Many of us associate slip and fall injuries with wet winter months, but in fact the summer can pose a number of tripping hazards:

1) Overgrown plants, weeds, and hedges. Trailing weeds and plants can be a slip and fall hazard and can lead to serious personal injuries such as head injuries, broken bones and other serious problems. Always keep plants well cut and make sure that walkways, stairs, and sidewalks are clear.

2) Wet leaves. Wet leaves and grass cuttings quickly become slippery and dangerous. After raking or mowing your yard, always store leaves and cuttings in a compost pile or in a plastic bag for disposal.

3) Fresh paint on sidewalks, walkways and stairs. Fresh paint is surprisingly slippery, especially on asphalt. Place “wet paint” caution signs around a freshly painted area and as soon as the area is dry add no-slip strips.

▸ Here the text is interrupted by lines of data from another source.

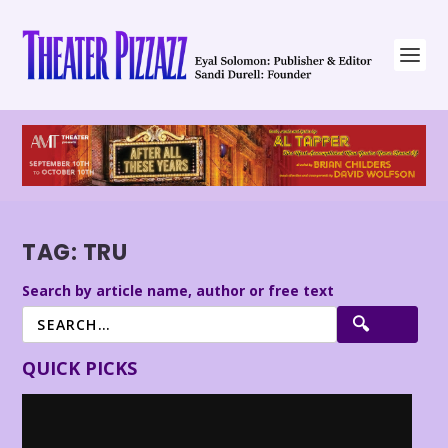
TAG:
TRU
Search by article name, author or free text
QUICK PICKS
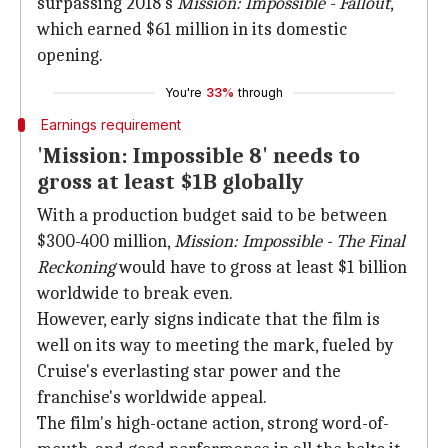
surpassing 2018's
Mission: Impossible - Fallout
,
which earned $61 million in its domestic
opening.
You're
33%
through
Earnings requirement
'Mission: Impossible 8' needs to
gross at least $1B globally
With a production budget said to be between
$300-400 million,
Mission: Impossible - The Final
Reckoning
would have to gross at least $1 billion
worldwide to break even.
However, early signs indicate that the film is
well on its way to meeting the mark, fueled by
Cruise's everlasting star power and the
franchise's worldwide appeal.
The film's high-octane action, strong word-of-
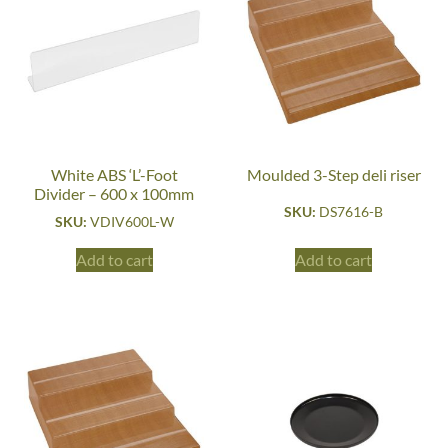
White ABS ‘L’-Foot
Moulded 3-Step deli riser
Divider – 600 x 100mm
SKU:
DS7616-B
SKU:
VDIV600L-W
Add to cart
Add to cart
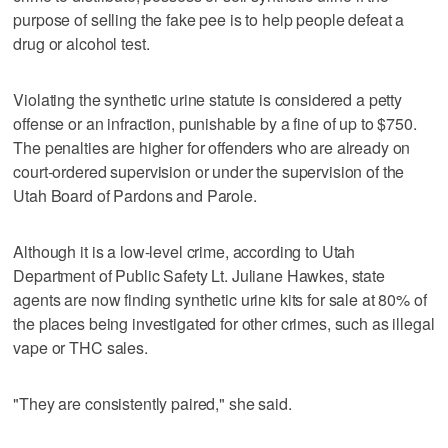
purpose of selling the fake pee is to help people defeat a
drug or alcohol test.
Violating the synthetic urine statute is considered a petty
offense or an infraction, punishable by a fine of up to $750.
The penalties are higher for offenders who are already on
court-ordered supervision or under the supervision of the
Utah Board of Pardons and Parole.
Although it is a low-level crime, according to Utah
Department of Public Safety Lt. Juliane Hawkes, state
agents are now finding synthetic urine kits for sale at 80% of
the places being investigated for other crimes, such as illegal
vape or THC sales.
"They are consistently paired," she said.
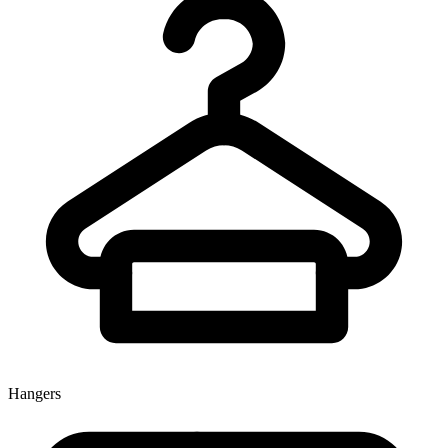
Hangers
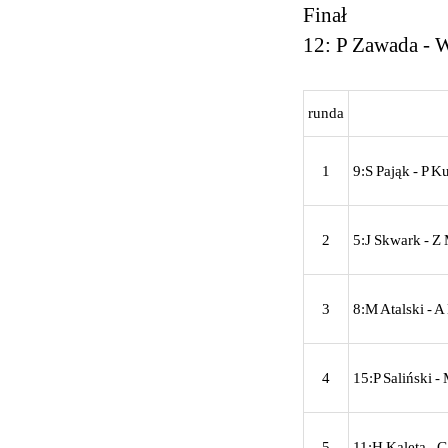
Finał
12: P Zawada - 
runda
1
9:S Pająk - P K
2
5:J Skwark - Z 
3
8:M Atalski - 
4
15:P Saliński -
5
11:H Kaleta - G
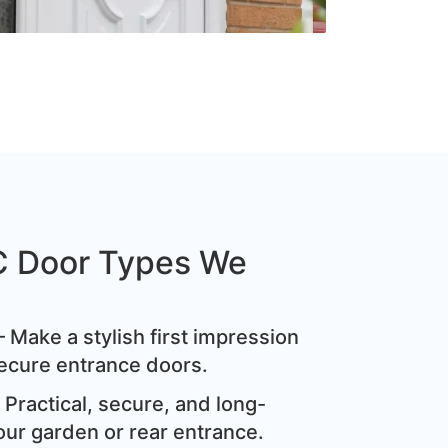
C Door Types We
 Make a stylish first impression
ecure entrance doors.
Practical, secure, and long-
our garden or rear entrance.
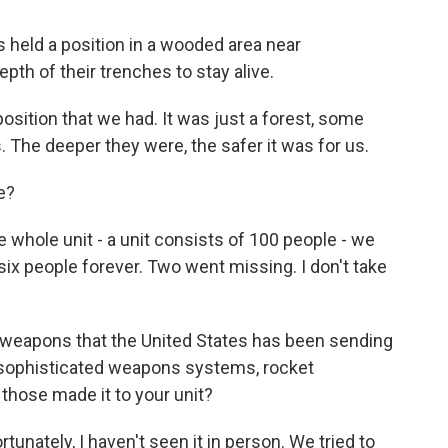
 held a position in a wooded area near
pth of their trenches to stay alive.
position that we had. It was just a forest, some
. The deeper they were, the safer it was for us.
e?
 whole unit - a unit consists of 100 people - we
ix people forever. Two went missing. I don't take
weapons that the United States has been sending
 sophisticated weapons systems, rocket
 those made it to your unit?
tunately, I haven't seen it in person. We tried to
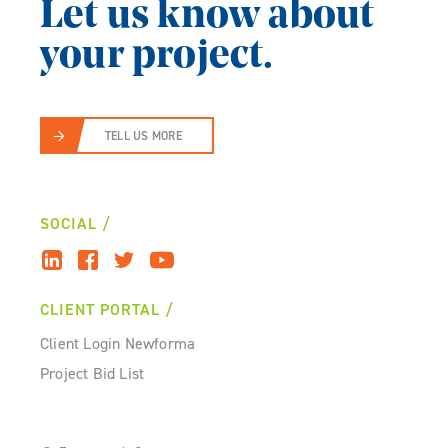
Let us know about
your project.
TELL US MORE
SOCIAL
CLIENT PORTAL
Client Login Newforma
Project Bid List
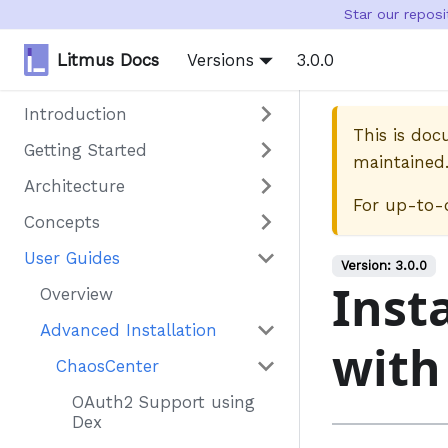
Star our repos
Litmus Docs
Versions
3.0.0
Introduction
This is do
Getting Started
maintained
Architecture
For up-to-
Concepts
User Guides
Version:
3.0.0
Inst
Overview
Advanced Installation
with
ChaosCenter
OAuth2 Support using
Dex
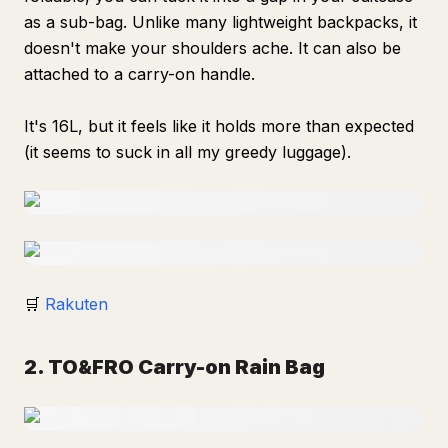
as a sub-bag. Unlike many lightweight backpacks, it
doesn't make your shoulders ache. It can also be
attached to a carry-on handle.
It's 16L, but it feels like it holds more than expected
(it seems to suck in all my greedy luggage).
🛒
Rakuten
2. TO&FRO Carry-on Rain Bag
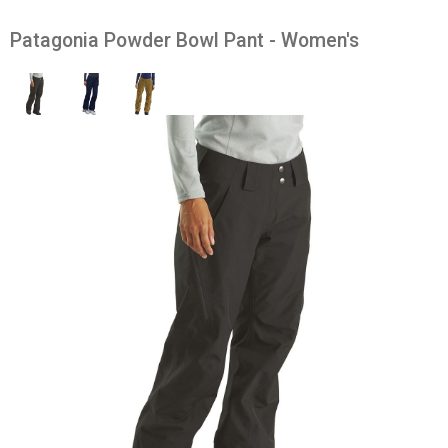
Patagonia Powder Bowl Pant - Women's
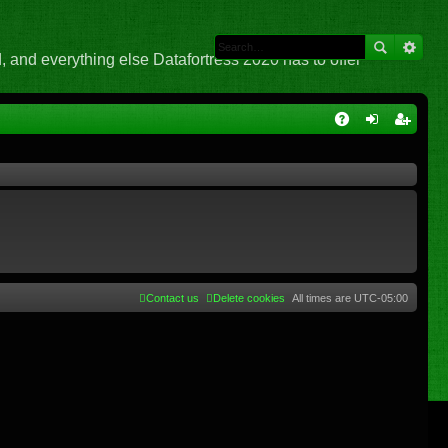
 and everything else Datafortress 2020 has to offer
Q
A
og
eg
Q
in
ist
er
Contact us
Delete cookies
All times are
UTC-05:00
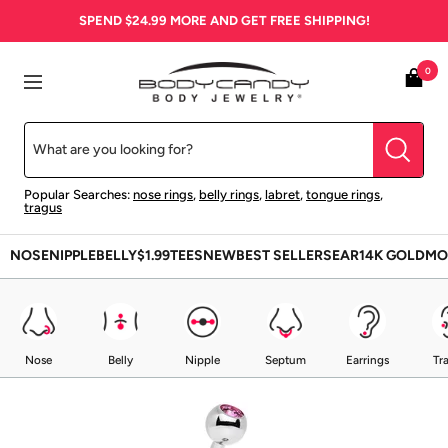
Skip
SPEND
$24.99
MORE AND GET FREE SHIPPING!
to
content
BodyCandy
0
Navigation
Popular Searches:
nose rings
,
belly rings
,
labret
,
tongue rings
,
tragus
NOSE
NIPPLE
BELLY
$1.99
TEES
NEW
BEST SELLERS
EAR
14K GOLD
MO
Nose
Belly
Nipple
Septum
Earrings
Tr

4) Repair work. Summer is often the time when we repair decks and the exteriors of our homes. Unfortunately, the process can mean that bits of debris, tools, and other tripping hazards end up on our yards. If you are having repair work done, make sure that you select an insured, responsible company. If you are doing some DIY work, carefully clean up after your work is done for the day. Place signs around the affected area, warning visitors of the construction being done.

5) Evening get-togethers. Evening barbeques, parties, and events bring visitors to your home. However, to keep your visitors safe you need to make sure that sidewalks and walkways are clear and well-lighted. You also need to keep evening pests to a minimum. If you serve alcohol, make sure that each of your guests can get home safely.

6) Toys and tools left outside. Children playing outside often leave toys outside. Adults will sometimes leave books, tools, and other items on a lawn or in a yard. Get into the habit of regularly picking up items left outdoors. Create an activity area away from sidewalks and walkways, if possible, where toys and tools can be used.

7) Gardening. Gardening poses a number of tripping hazards. Newly-dug holes for plants and plant beds can pose a tripping hazard, as can garden hoses, small decorative pots placed by walkways and even small plants. Even garden gnomes, stepping stones and small stone decorations can cause tripping. When gardening, keep walkways clear and always clearly mark new holes or dangers in your yard.